Arriving at doubt through observing the world is completely consistent with his approach. If you observed and did not see something, you doubt it. What is inconsistent about that?

Discussion on Answer

j (2025-08-18)

Rabbi, at times it seems that you present “intuition” as though it were all one piece: if we are forced to rely on it on one plane (for example, logic or everyday induction), then we must also accept it on other planes (such as metaphysics, God, or cosmic causality). But perhaps there is an essential difference between different kinds of intuitions?

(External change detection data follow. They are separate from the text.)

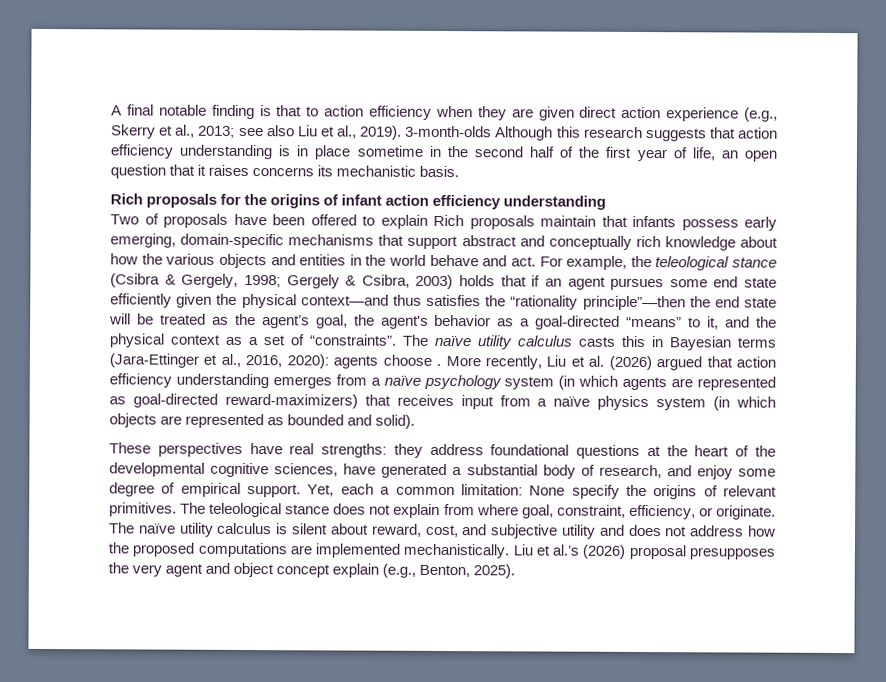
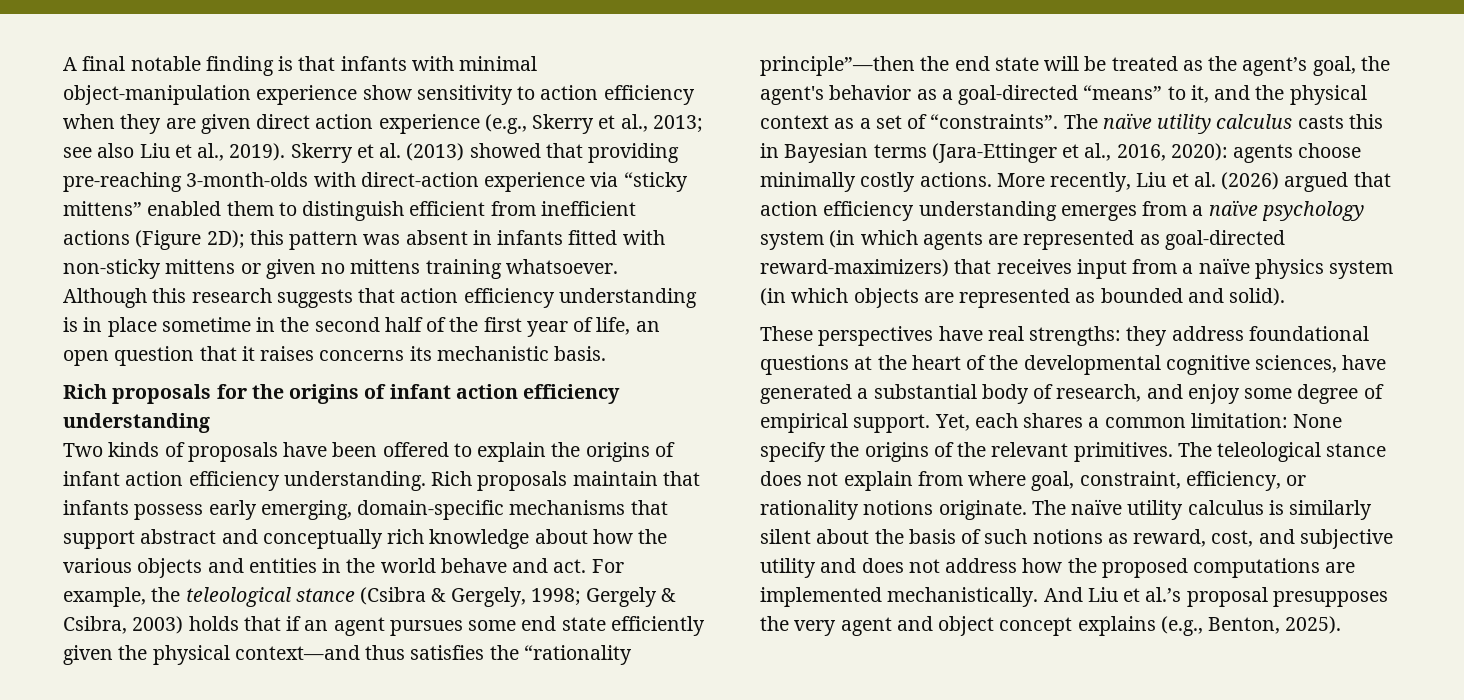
(303, 111) none -> [340,56,538,71] [63,85,513,105] infants with minimal object-manipulation experience show sensitivity
[405,125,493,138] 3-month-olds -> [290,143,680,163] [63,172,688,192] [63,201,636,221] [63,230,665,250] [63,259,618,279] Skerry et al. (2013) showed that providing pre-reaching 3-month-olds with direct-action experience via “sticky mittens” enabled them to distinguish efficient from inefficient actions (Figure 2D); this pattern was absent in infants fitted with non-sticky mittens or given no mittens training whatsoever.
(139, 219) none -> [108,442,160,457] kinds
(428, 221) none -> [551,442,675,462] [63,471,426,491] the origins of infant action efficiency understanding.
[436,363,442,366] . -> [760,172,992,192] minimally costly actions.
(374, 489) none -> [1023,413,1084,428] shares
(718, 491) none -> [957,442,987,457] the
(713, 512) none -> [760,500,934,520] rationality notions
(289, 529) none -> [1289,500,1373,520] similarly
(369, 529) none -> [874,529,1128,544] the basis of such notions as
(510, 551) none -> [1043,587,1083,602] And
[582,544,626,559] (2026) -> (1182, 594) none
[332,563,380,578] explain -> [1077,616,1156,636] explains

It seems that basic intuitions—like that the sun will rise tomorrow, or that the floor will hold me when I stand on it—are part of our existential-experiential structure, almost unavoidable, and therefore hard to undermine. By contrast, metaphysical intuitions—for example, that the world must have a first cause—do not arise from daily experience but from distant abstraction, and are also highly exposed to psychological biases such as teleological tendency or cognitive bias.

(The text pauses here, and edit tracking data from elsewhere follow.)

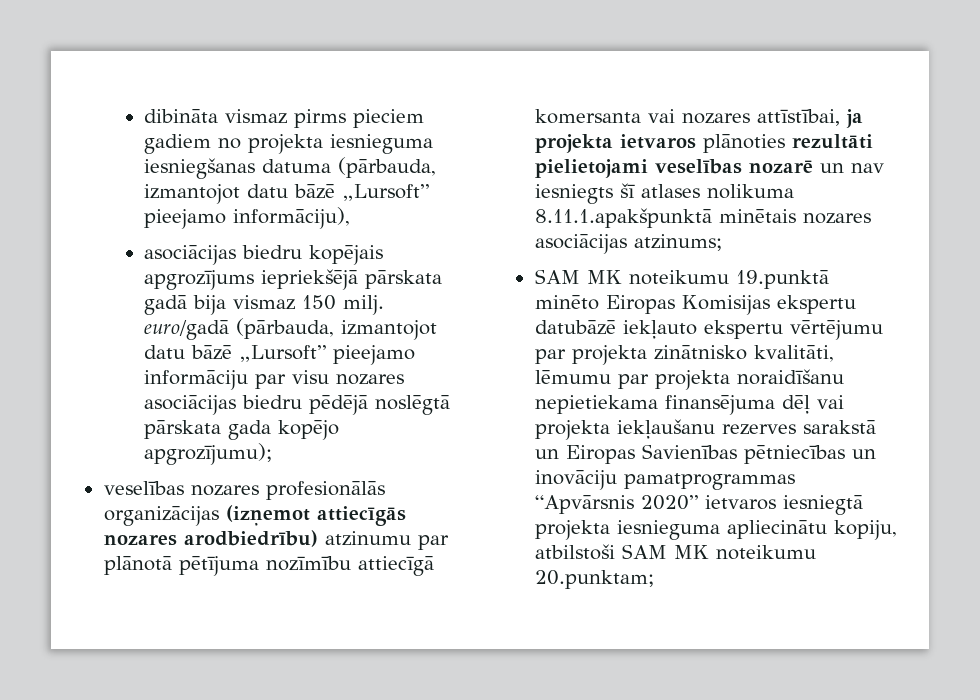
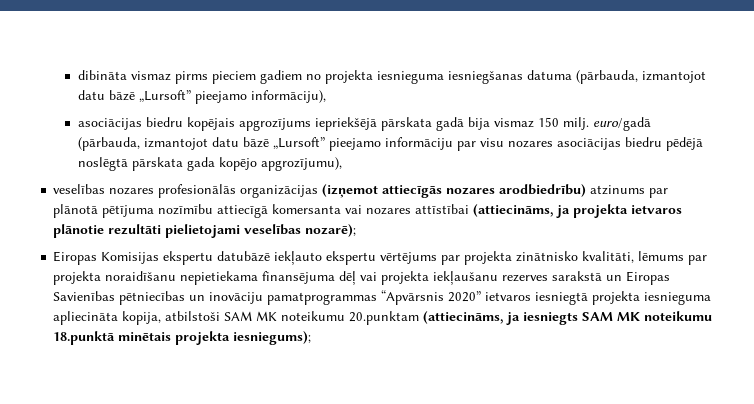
[144,443,273,465] apgrozījumu); -> [260,157,342,171] apgrozījumu),
[324,531,411,546] atzinumu -> [590,185,646,195] atzinums
[756,109,840,126] attīstībai, -> [415,204,554,217] attīstībai (attiecināms,
[702,134,785,153] plānoties -> [53,224,105,238] plānotie
[748,160,884,173] [534,183,794,204] [534,208,871,228] [534,234,722,254] [534,269,829,289] [534,295,599,310] nozarē un nav iesniegts šī atlases nolikuma 8.11.1.apakšpunktā minētais nozares asociācijas atzinums; // SAM MK noteikumu 19.punktā minēto -> [305,224,357,237] nozarē); //
[789,320,883,340] vērtējumu -> [380,252,438,264] vērtējums
[534,370,611,384] lēmumu -> [638,251,685,261] lēmums
[726,520,897,540] apliecinātu kopiju, -> [53,311,162,325] apliecināta kopija,
[534,570,654,589] 20.punktam; -> [349,311,713,325] [53,331,312,345] 20.punktam (attiecināms, ja iesniegts SAM MK noteikumu 18.punktā minētais projekta iesniegums);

If so, why not argue that there is a spectrum of intuitions, and that not everything falls into the same binding category? That is: we can accept the unavoidable intuitions that structure our very capacity for thought and life, while rejecting or at least suspending the more remote and speculative intuitions, which are not really necessary for our existence.

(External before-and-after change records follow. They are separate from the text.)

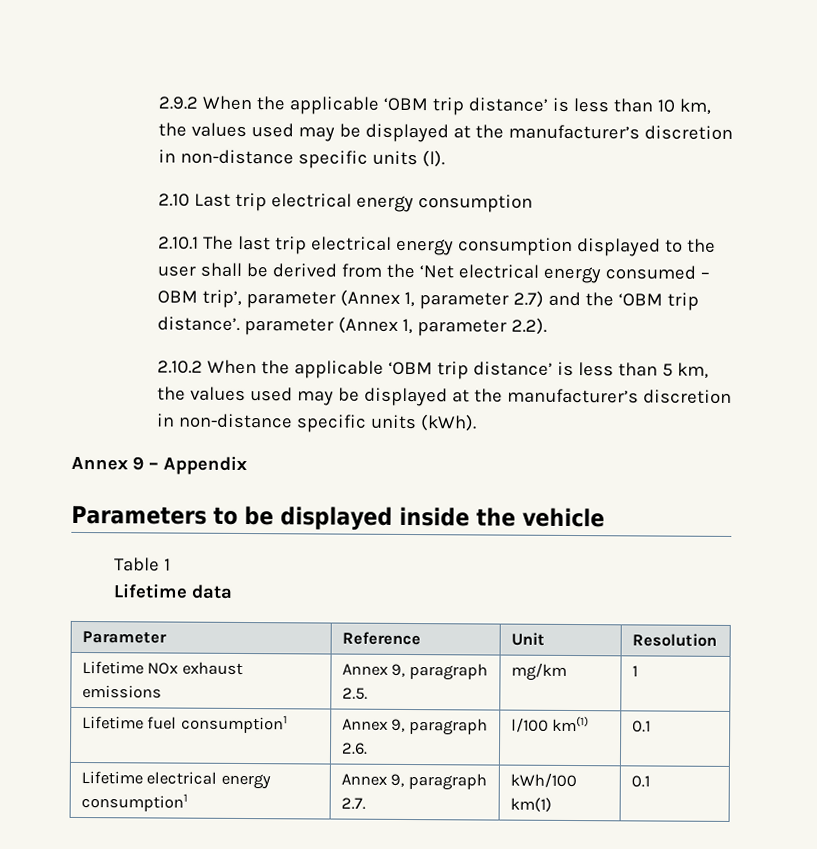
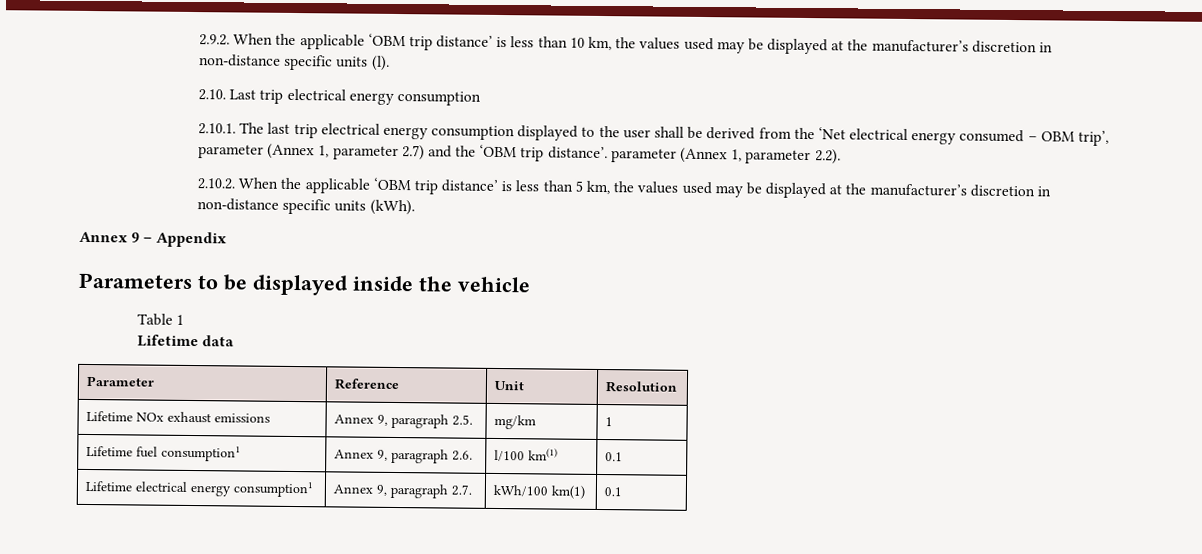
[158,96,199,110] 2.9.2 -> [198,34,230,46] 2.9.2.
[158,193,191,207] 2.10 -> [197,89,226,101] 2.10.
[158,236,200,250] 2.10.1 -> [197,123,236,135] 2.10.1.
[157,360,204,374] 2.10.2 -> [196,178,235,190] 2.10.2.

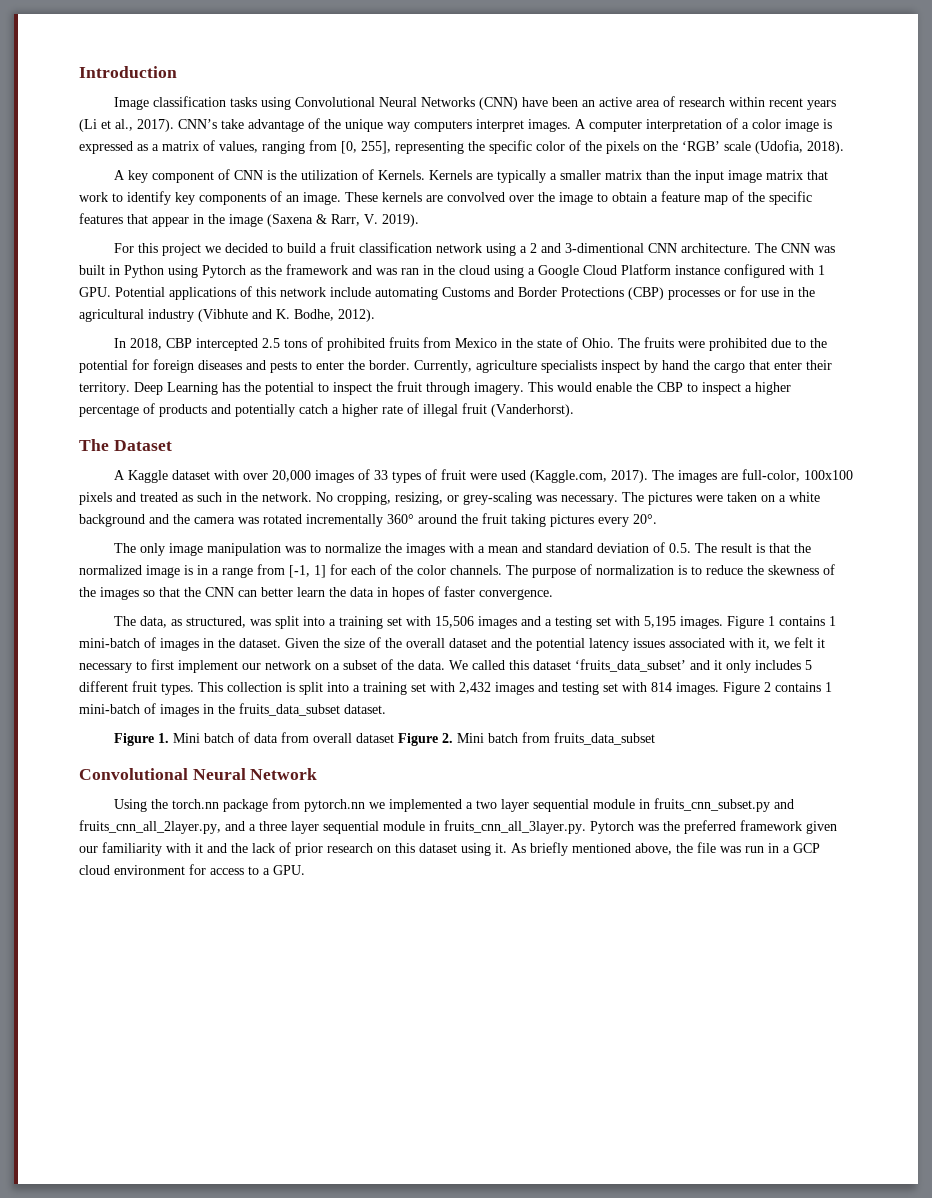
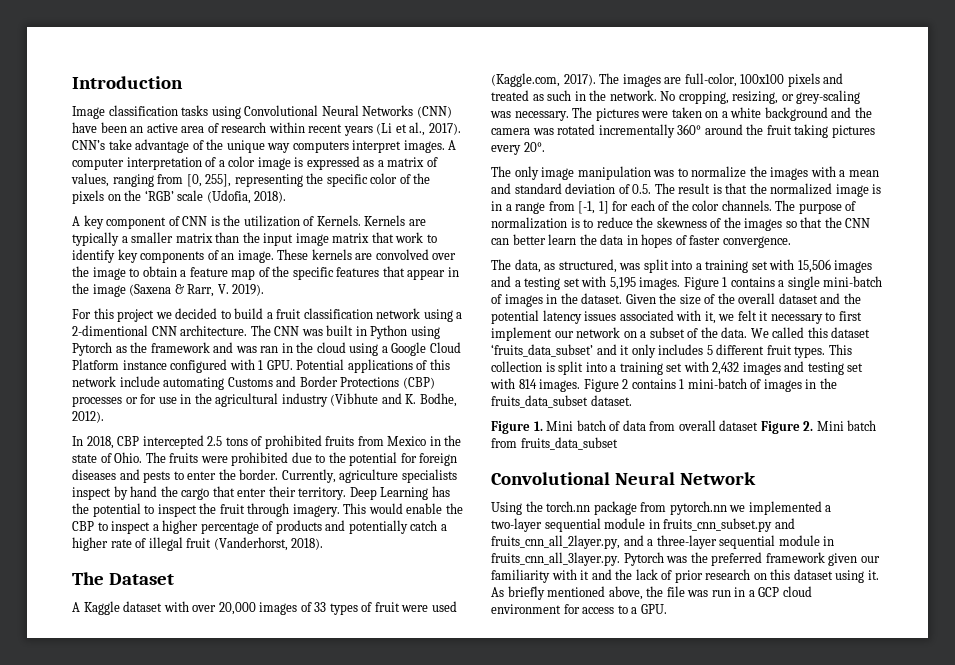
[529,243,644,253] 2 and 3-dimentional -> [72,325,148,336] 2-dimentional
[491,404,574,417] (Vanderhorst). -> [213,537,324,551] (Vanderhorst, 2018).
[828,616,836,626] 1 -> [778,276,820,290] a single
[475,799,529,812] two layer -> [491,518,542,532] two-layer
[259,821,319,834] three layer -> [656,535,717,549] three-layer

In other words: why accept the dichotomous picture of “absolute skepticism or acceptance of every intuition as such,” and not propose a middle position which, like a refined empiricism, accepts the necessary minimum but no more than that?

Michi (2025-08-18)

I am definitely not claiming that intuition is all one piece. What I am claiming is that someone who rejects intuition out of hand (that is, does not accept the products of intuition as valid) will have to reject it in all areas. Someone who says that he has a different intuition from mine, but in principle accepts the validity of intuitions—that is a different argument, and I was not talking about that.
I would also add that this has no connection at all to the question of necessity. Either you accept intuition or you do not. The fact that you are compelled to accept something does not mean that it is in fact true. Just as even if God is the only basis for valid morality, that does not mean a person must accept the existence of God. It may be that there is no God, and then indeed there is no valid morality. What ought to be and what is are two different things.